*** DATA LISTING Section Begins ***
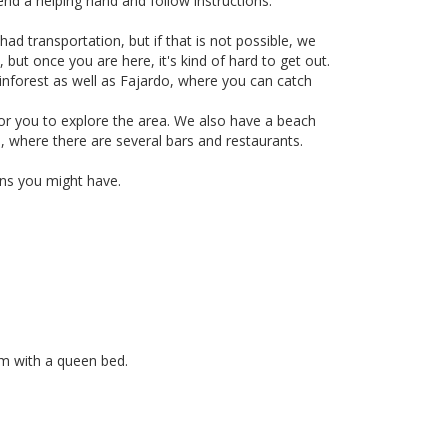
end a helping hand and follow instructions.
ad transportation, but if that is not possible, we
 but once you are here, it's kind of hard to get out.
ainforest as well as Fajardo, where you can catch
r you to explore the area. We also have a beach
, where there are several bars and restaurants.
ions you might have.
m with a queen bed.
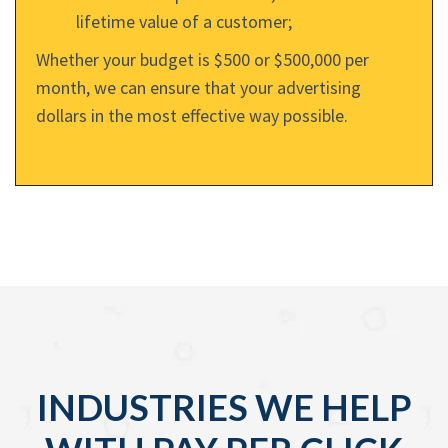
lifetime value of a customer;
Whether your budget is $500 or $500,000 per
month, we can ensure that your advertising
dollars in the most effective way possible.
INDUSTRIES WE HELP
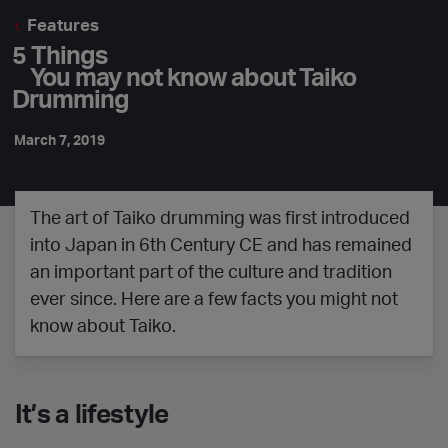
Features
5 Things
You may not know about Taiko
Drumming
March 7, 2019
The art of Taiko drumming was first introduced
into Japan in 6th Century CE and has remained
an important part of the culture and tradition
ever since. Here are a few facts you might not
know about Taiko.
It’s a lifestyle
*** DATA LISTING Section Ends ***
**TASK STATEMENT:** If a line in the records above holds the string "know", copy it out.

**RESULT:**
You may not know about Taiko
know about Taiko.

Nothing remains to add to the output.